The substance that constitutes a pencil lead and an important component of electric vehicle batteries is suddenly less available. China, the world’s top producer of graphite, will now require permits for shipments abroad. The country is the world’s top producer and plays a special role by refining 90 percent of the graphite used in electric vehicle batteries.
In what now seems like the ancient past, pencils were used to fill out bubble sheet forms and tests because the machines that read them did so by sensing the electrical conductivity of the graphite-filled ovals. (Today, optical scanners read such forms by sensing the reflectivity of the ovals.)
It is the conductivity of graphite which makes its so useful for electric vehicle batteries. China’s move would not be such a big deal if graphite were more evenly distributed around the world.

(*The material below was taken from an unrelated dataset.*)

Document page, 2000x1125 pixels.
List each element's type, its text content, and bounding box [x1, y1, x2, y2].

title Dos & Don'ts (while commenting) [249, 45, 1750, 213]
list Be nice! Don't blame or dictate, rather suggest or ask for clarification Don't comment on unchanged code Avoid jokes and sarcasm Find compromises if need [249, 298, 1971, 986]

But its production is overwhelming centered in China—which produces five times more than second-place Madagascar and 56 times more than either Canada or Russia which are tied for sixth place.
However, the United States, a center for electric vehicle manufacture, has no domestic source of graphite. All of it must be imported.

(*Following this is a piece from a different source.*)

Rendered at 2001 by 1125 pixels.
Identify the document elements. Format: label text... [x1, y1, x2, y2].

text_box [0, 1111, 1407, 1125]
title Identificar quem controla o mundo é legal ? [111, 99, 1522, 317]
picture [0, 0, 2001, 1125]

I have previously written about a rather small U.S. government initiative to increase domestic production of graphite and other critical new energy economy resources. But the effort seems woefully underfunded compared to the task at hand.
I have also previously made the argument that a resource doesn’t have to “run out” in order for it to become unavailable. It can simply become too costly for its intended purpose—either because it becomes too expensive to extract and refine and/or because those countries which produce it hold it back for their own use or to punish those they see as adversaries.
As countries become increasingly worried about having enough of the resources they need to reach their own goals for their economy and their environment, the desire to keep critical materials from going abroad will grow.
Earlier this year the Chinese reduced exports of gallium and germanium—two metals needed to make advanced microchips—after the United States banned the sale of advanced chips to China. As it turns out, the United States imports all of its gallium and more than 50 percent of its germanium. And, the lion’s share of those imports comes from a country in Asia whose name begins with “C.” Oh, what a tangled resource and logistics web we weave!
There is no clear end to this competition for increasingly coveted critical resources. And yet, the success of the new energy economy seems premised on the uninterrupted availability and affordable price of such resources. The recent Chinese action is only the beginning of a trend that few people understand as long term.